I don’t like chicken salad. I never have. Well, not until I discovered this stuff. It’s a combination of a few people’s recipes and a few tweaks of my own. It’s another one of these “add what you like, leave out what you don’t” type things, which is what I love! Another thing that I love is that here is no mayo in this stuff—absolutely none. Some people like a lot of mayo in their chicken salad, some people like just a little, but if I know that it’s in there (even if I can’t taste it), it really freaks me out, and I can’t eat it, so I have come up with an alternative.
This stuff is perfect for any occasion. I call it “fancy” because it looks fancy, but it doesn’t have to be made for a fancy tea party or bridal shower. It’s also perfect just for lunch at work or a quick weeknight supper. However you chose to enjoy, just trust me when I say that you will truly enjoy it.
Start with two blocks of softened cream cheese. I used the fat free kind because there is so much other stuff in the salad that I don’t notice, but if you need to know that there is full fat cream cheese in your chicken salad, do it if for no other reason than peace of mind. Use a mixer to beat the cream cheese.
Then, pour in about 1/3 cup olive oil and use the mixer to mix it all up.
Add a bag of Craisins (dried cranberries) and a small bag (or whatever amount you want) of pecan pieces.

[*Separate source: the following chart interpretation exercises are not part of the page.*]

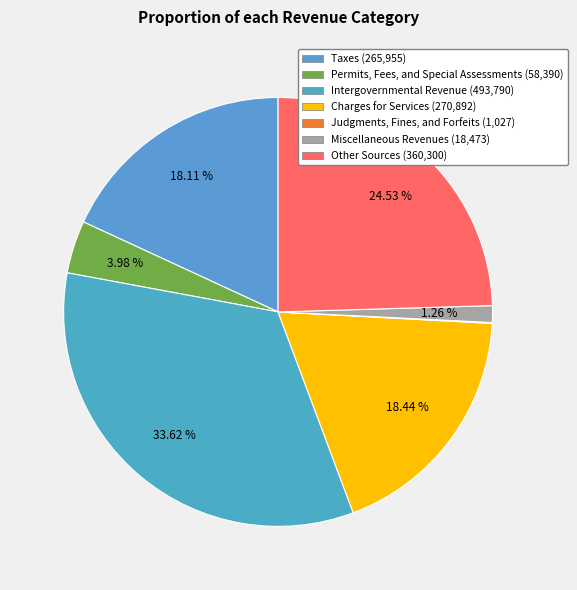

Is Taxes the majority of the pie?

No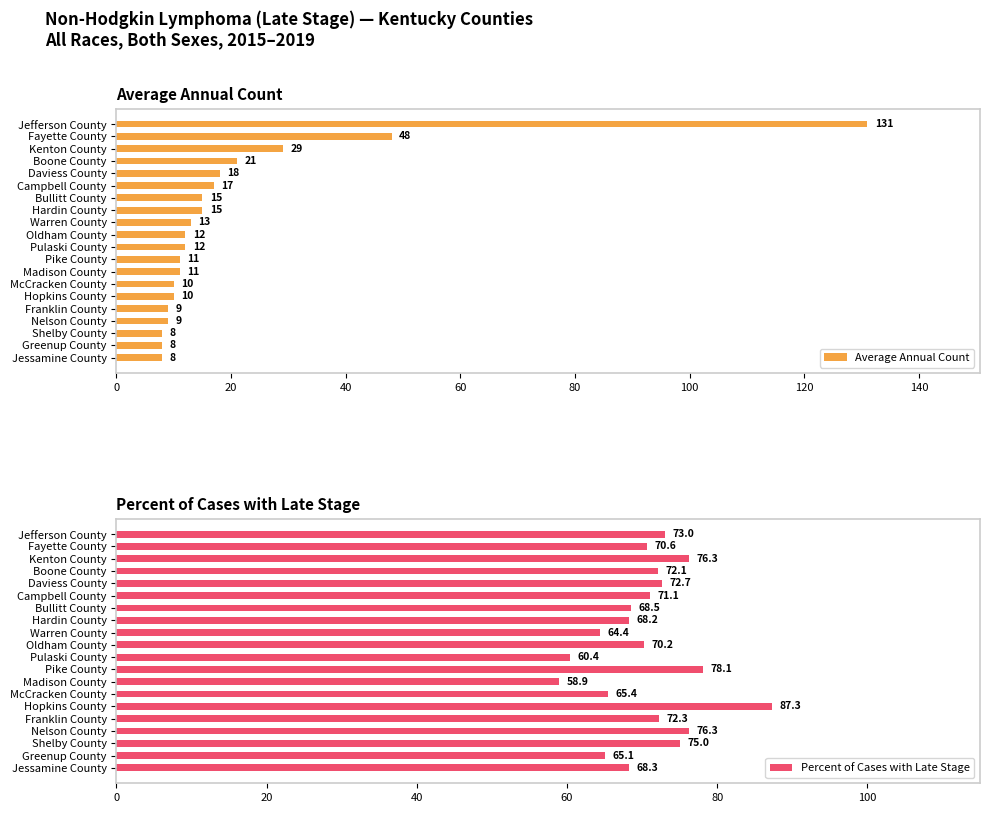

What is the sum of the Average Annual Count values at Jefferson County and Hopkins County?

141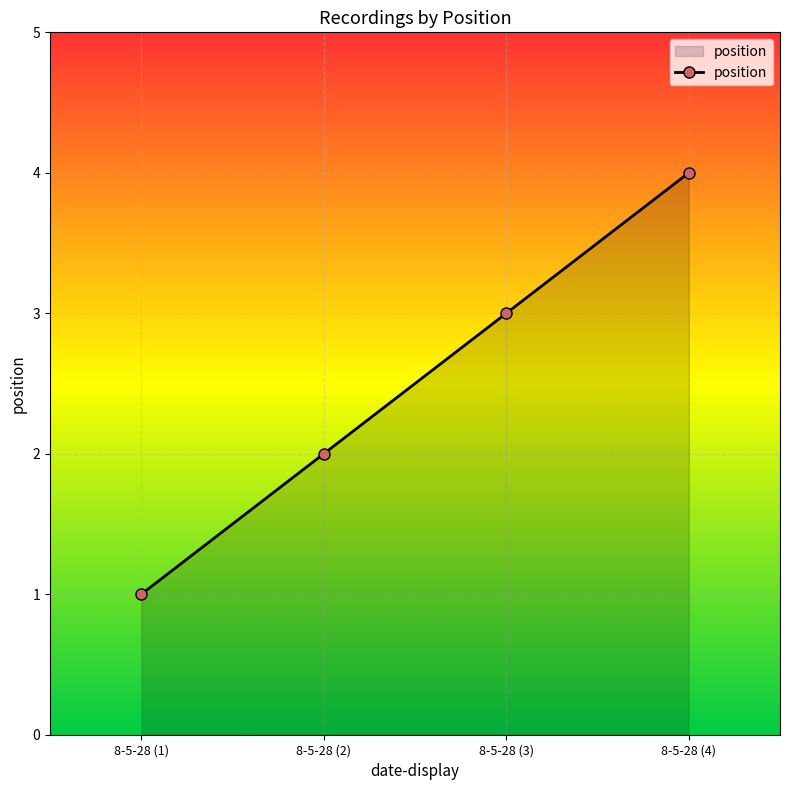

What is the sum of the values at 8-5-28 (1) and 8-5-28 (3)?

4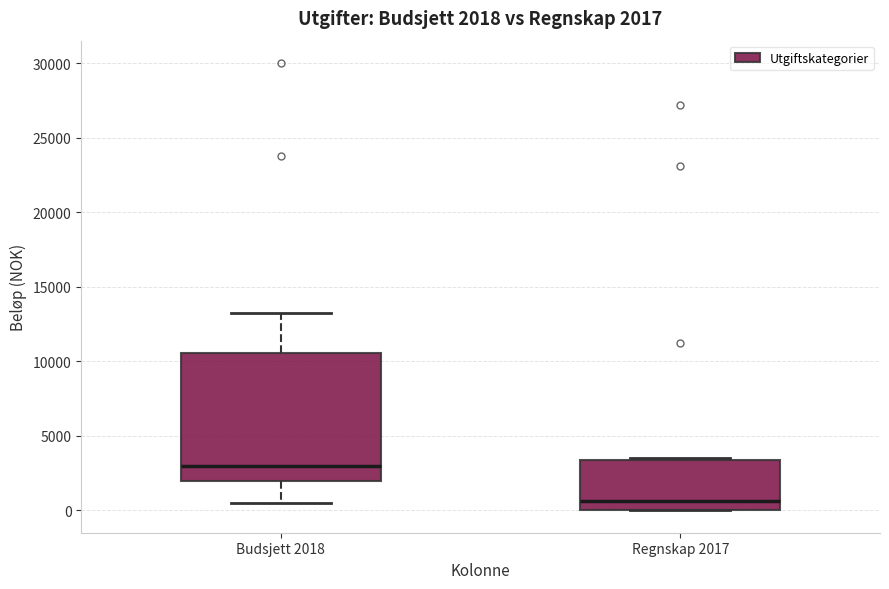

Which box has the highest median line?

Budsjett 2018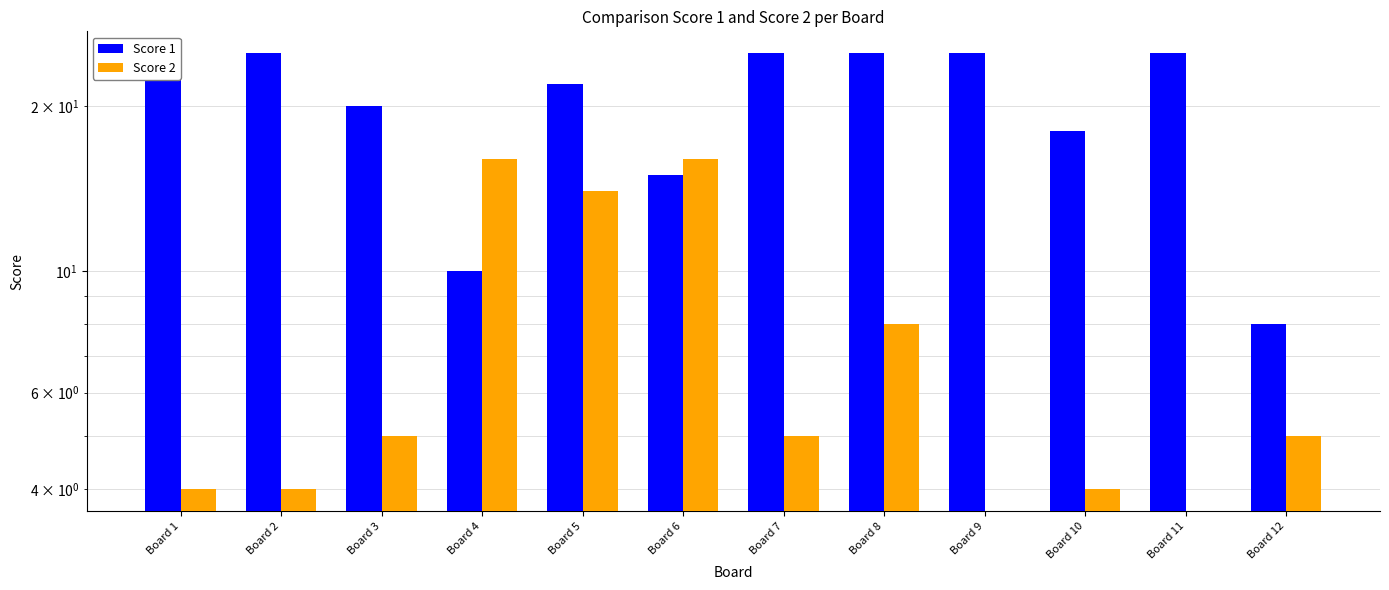

Rank the series by their maximum value, from lowest to highest.

Score 2, Score 1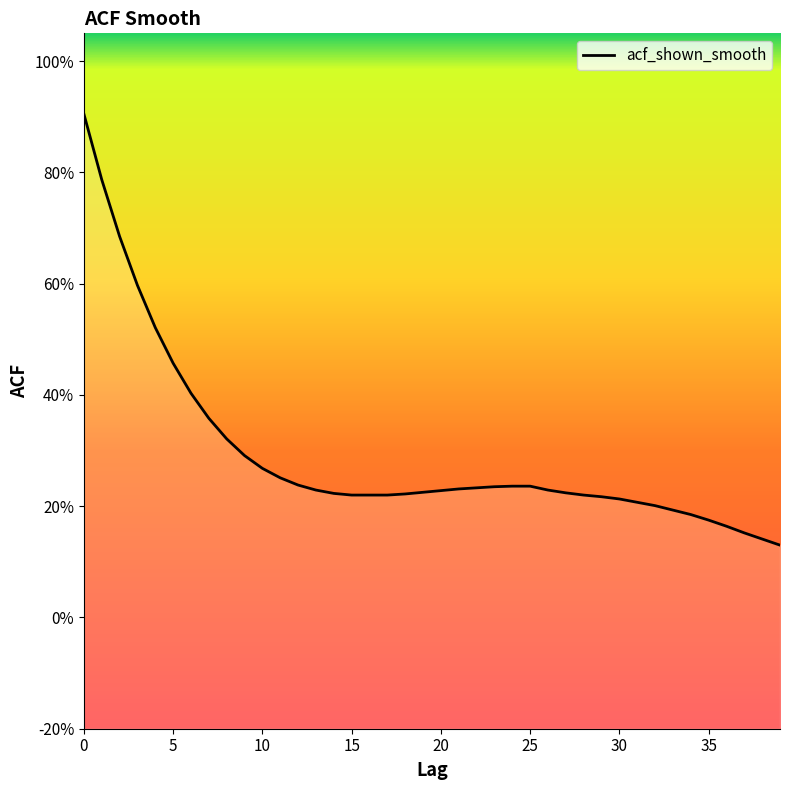

At which label is the value closest to 0?

39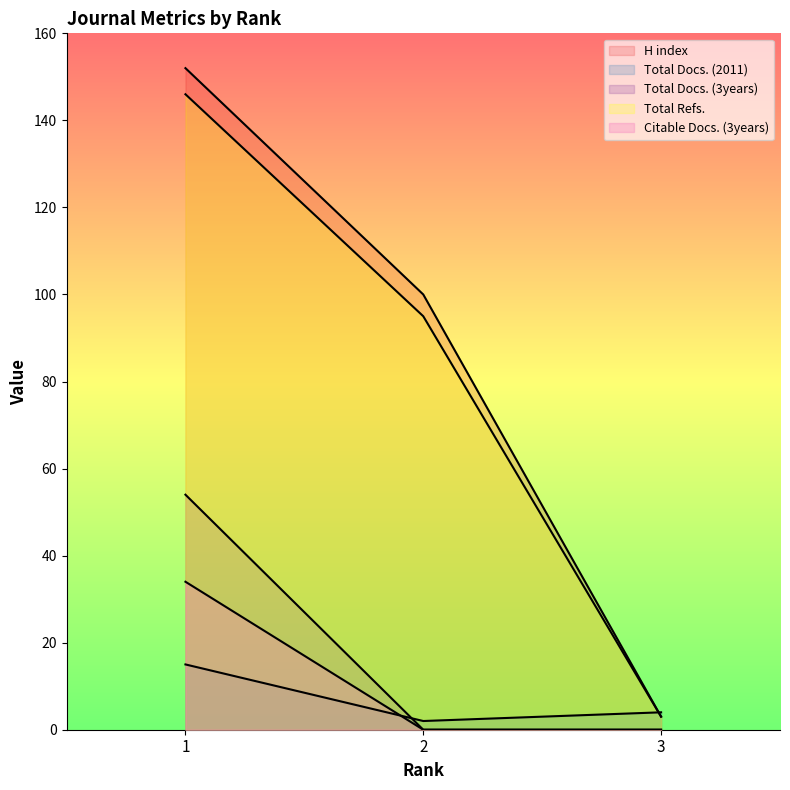

At how many categories does at least one series exceed 62?

2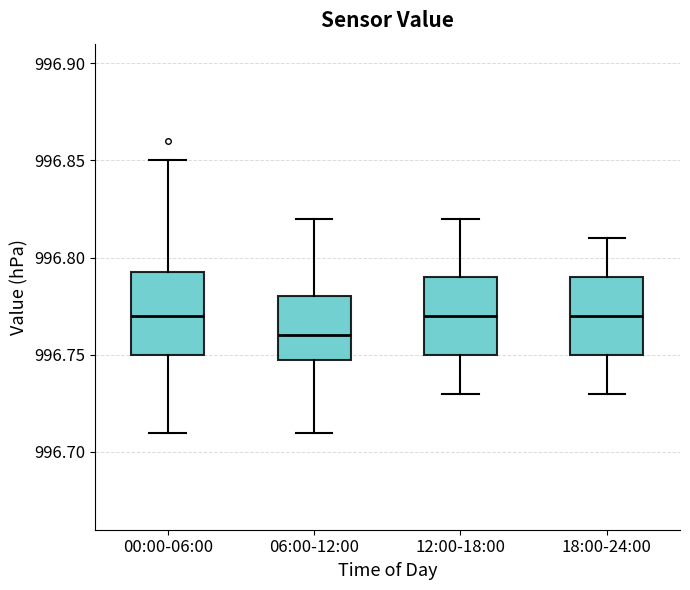

Which box has the lowest median line?

06:00-12:00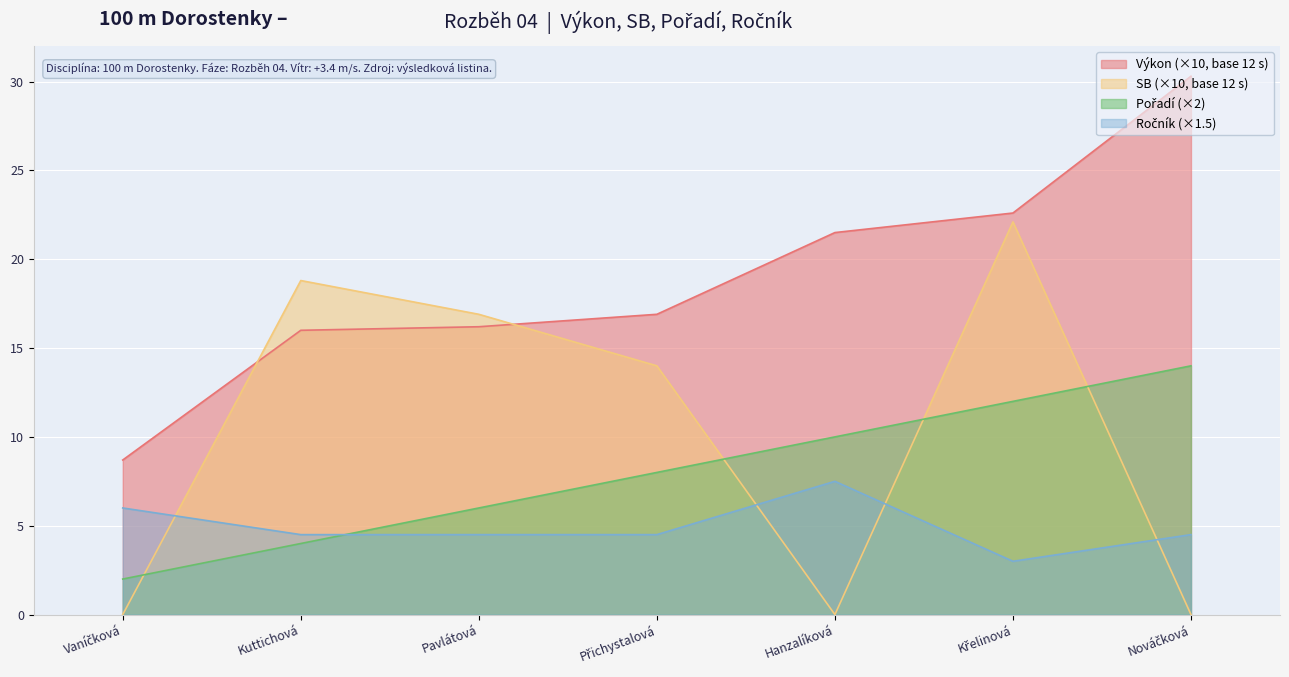

The SB (×10, base 12 s) series shows 33.1 at Kuttichová. True or false?

False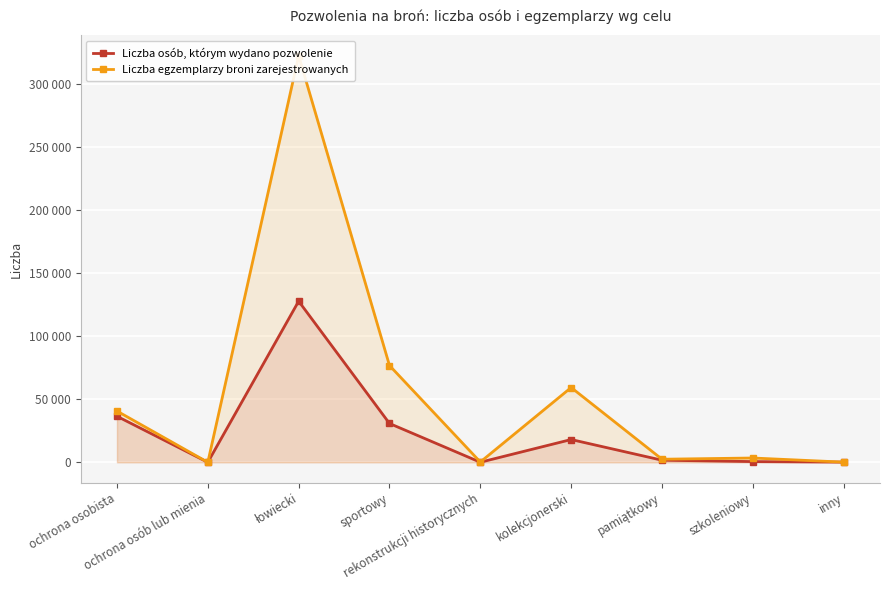

Between łowiecki and szkoleniowy, which is larger?

łowiecki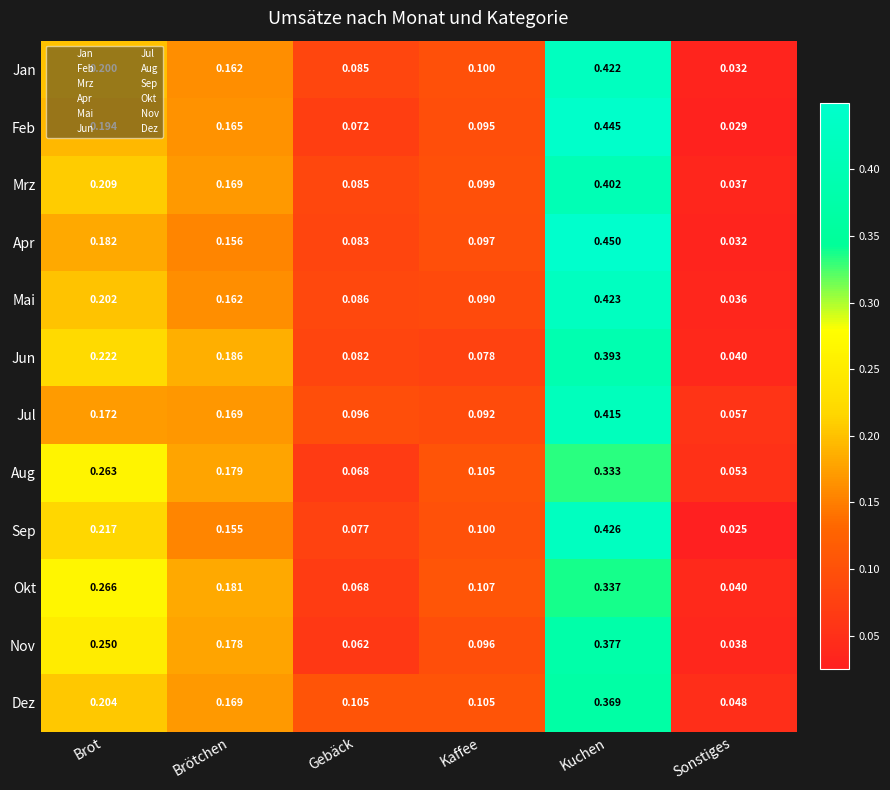

Which label corresponds to the smallest value in the chart?

Sonstiges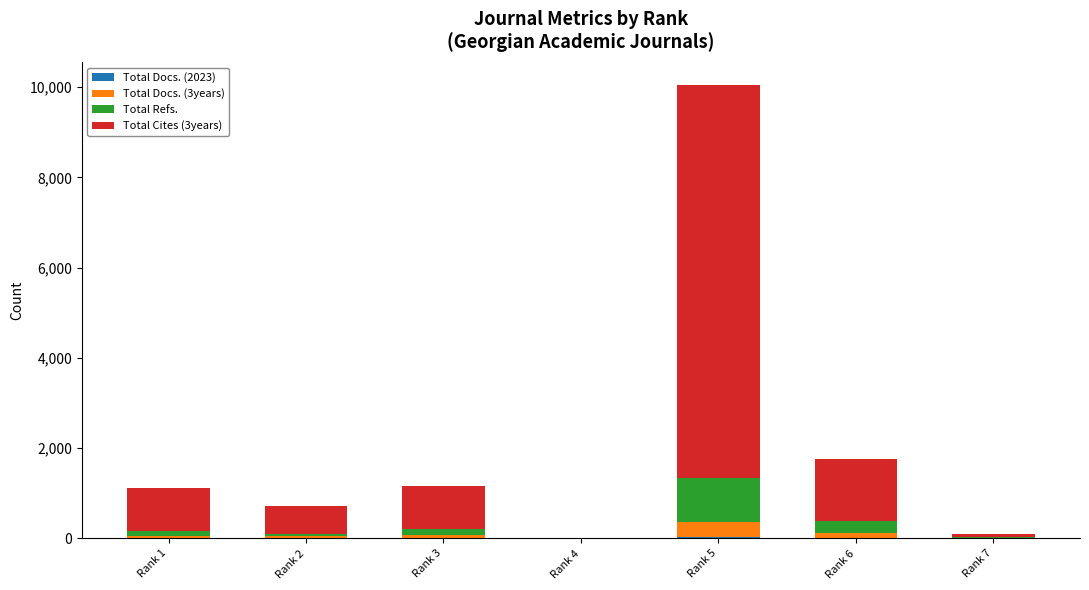

At which category is the sum across all series the highest?

Rank 5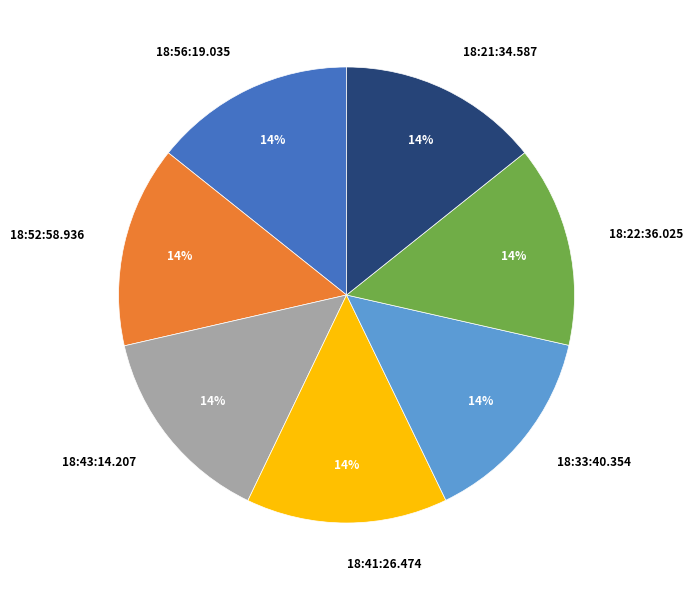

The 18:41:26.474 slice represents 8% of the pie. True or false?

False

Add a diced red bell pepper, a diced yellow bell pepper, a bunch of chopped green onions (the green parts and the white parts), 2 heaping tablespoons of minced garlic (the kind in the jar), and a teaspoon of lemon pepper seasoning. I have since then realized that I actually like this chicken salad better without the lemon pepper, but I’ve never had complaints with it in there.
Add all the meat from a cooked chicken. I like to use a lemon pepper rotisserie chicken because a) it’s super flavorful, and b) it’s easy, but you can boil or roast your own chicken if you want.
Mix it all up with your mixer, and you’re done. Our favorite way to eat it is on mini croissants, but it’s equally as delicious on crackers, straight up on a fork, etc.